── EXCERPTED PASSAGE ──

The XOR Neural Network users back propergation to calculte the errors of each individual connection in the network. This is done by finding th error at the output to the network and then passing this back to the networks previous nodes.
My current alpha version of the network will train the network on a set of test data and then can be used on a live set of data to see if it works, at the current time I only have the network working for unipolar input as the bipolar input is sticking when the output hits zero. This causes the messy problem of multiplying by zero when we pass back the error. I still have yet to figure out how to solve this, but will keep you informed when I find out.
The code below is part of my network:
private void train(object sender, EventArgs e)
{
//set training set
// input 1 input 2 desired out
td[0, 0] = 0; td[0, 1] = 0; td[0, 2] = 0;
td[1, 0] = 0; td[1, 1] = 1; td[1, 2] = 1;
td[2, 0] = 1; td[2, 1] = 0; td[2, 2] = 1;
td[3, 0] = 1; td[3, 1] = 1; td[3, 2] = 0;
//randomise weights
randweights();
//do while loop checking to see if training is complete
do
{
E = 0;
for (vector = 0; vector < 4; vector++)

───
── GIVEN INFORMATION ──

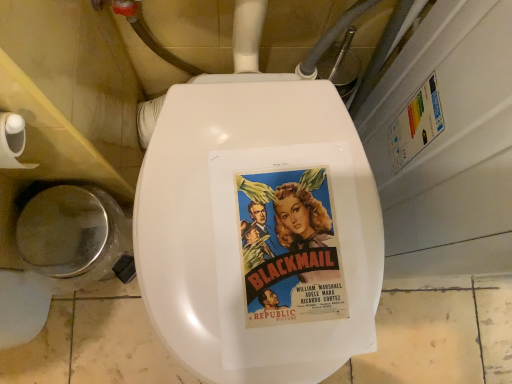
Question: Does white matte toilet paper at left have a lesser height compared to shiny silver lid at lower left?

Choices:
 (A) no
 (B) yes

Answer: (B)

Question: Does white matte toilet paper at left have a larger size compared to shiny silver lid at lower left?

Choices:
 (A) yes
 (B) no

Answer: (B)

Question: Is the surface of white matte toilet paper at left in direct contact with shiny silver lid at lower left?

Choices:
 (A) yes
 (B) no

Answer: (B)

Question: Can we say white matte toilet paper at left lies outside shiny silver lid at lower left?

Choices:
 (A) yes
 (B) no

Answer: (A)

Question: Does white matte toilet paper at left have a greater height compared to shiny silver lid at lower left?

Choices:
 (A) no
 (B) yes

Answer: (A)

Question: From the image's perspective, is white matte toilet paper at left under shiny silver lid at lower left?

Choices:
 (A) no
 (B) yes

Answer: (A)

Question: Is vintage paper poster at center thinner than shiny silver lid at lower left?

Choices:
 (A) no
 (B) yes

Answer: (A)

Question: Can you confirm if vintage paper poster at center is wider than shiny silver lid at lower left?

Choices:
 (A) no
 (B) yes

Answer: (B)

Question: Is the position of vintage paper poster at center less distant than that of shiny silver lid at lower left?

Choices:
 (A) yes
 (B) no

Answer: (A)

Question: Is vintage paper poster at center not near shiny silver lid at lower left?

Choices:
 (A) no
 (B) yes

Answer: (A)

Question: Is shiny silver lid at lower left located within vintage paper poster at center?

Choices:
 (A) no
 (B) yes

Answer: (A)

Question: From the image's perspective, is vintage paper poster at center located above shiny silver lid at lower left?

Choices:
 (A) no
 (B) yes

Answer: (B)

Question: From the image's perspective, is shiny silver lid at lower left beneath vintage paper poster at center?

Choices:
 (A) no
 (B) yes

Answer: (B)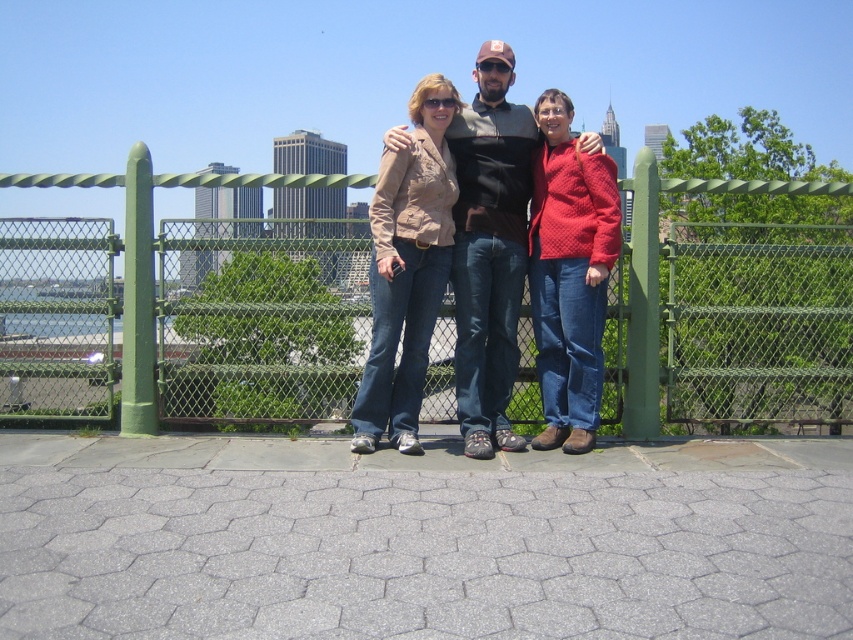
Consider the image. You are a photographer trying to capture a clear shot of the city skyline through the gap between the matte brown blazer at center and the knitted red sweater at center. Based on their positions, can you see the skyline clearly?

The matte brown blazer at center is located above the knitted red sweater at center, so the gap between them is narrow at the bottom. This might block the view of the city skyline behind the greenery.

You are a photographer trying to capture a group photo of the matte brown blazer at center and the knitted red sweater at center. Since you want to ensure both subjects are fully visible in the frame, which clothing item requires a wider lens setting to accommodate its size?

The matte brown blazer at center requires a wider lens setting because its width is larger than the knitted red sweater at center.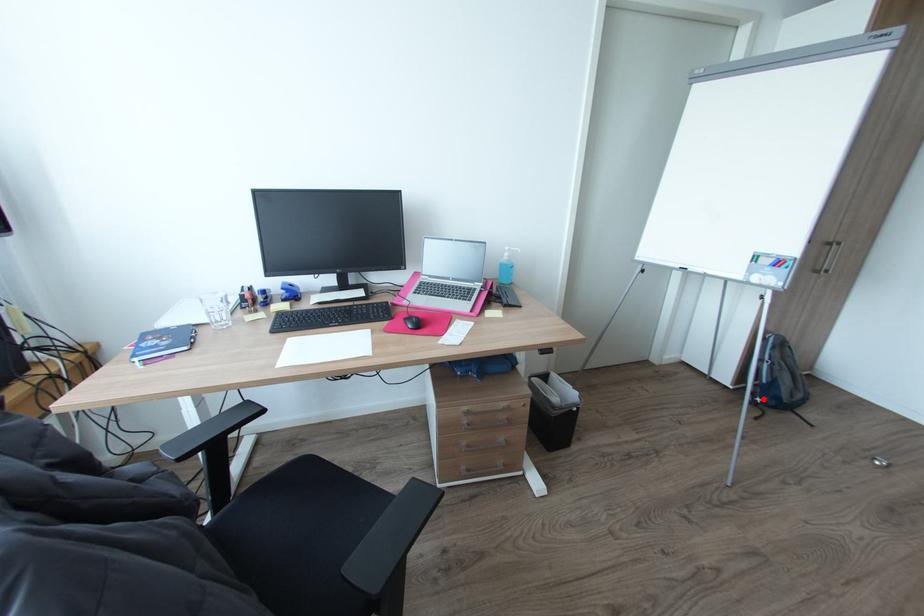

───

▶ [WHAT NEEDS TO BE DONE]:
Reproduce the section of the XOR neural network text that runs from "The XOR Neural" up to and including "networks previous nodes.".

▶ [THE RESPONSE]:
The XOR Neural Network users back propergation to calculte the errors of each individual connection in the network. This is done by finding th error at the output to the network and then passing this back to the networks previous nodes.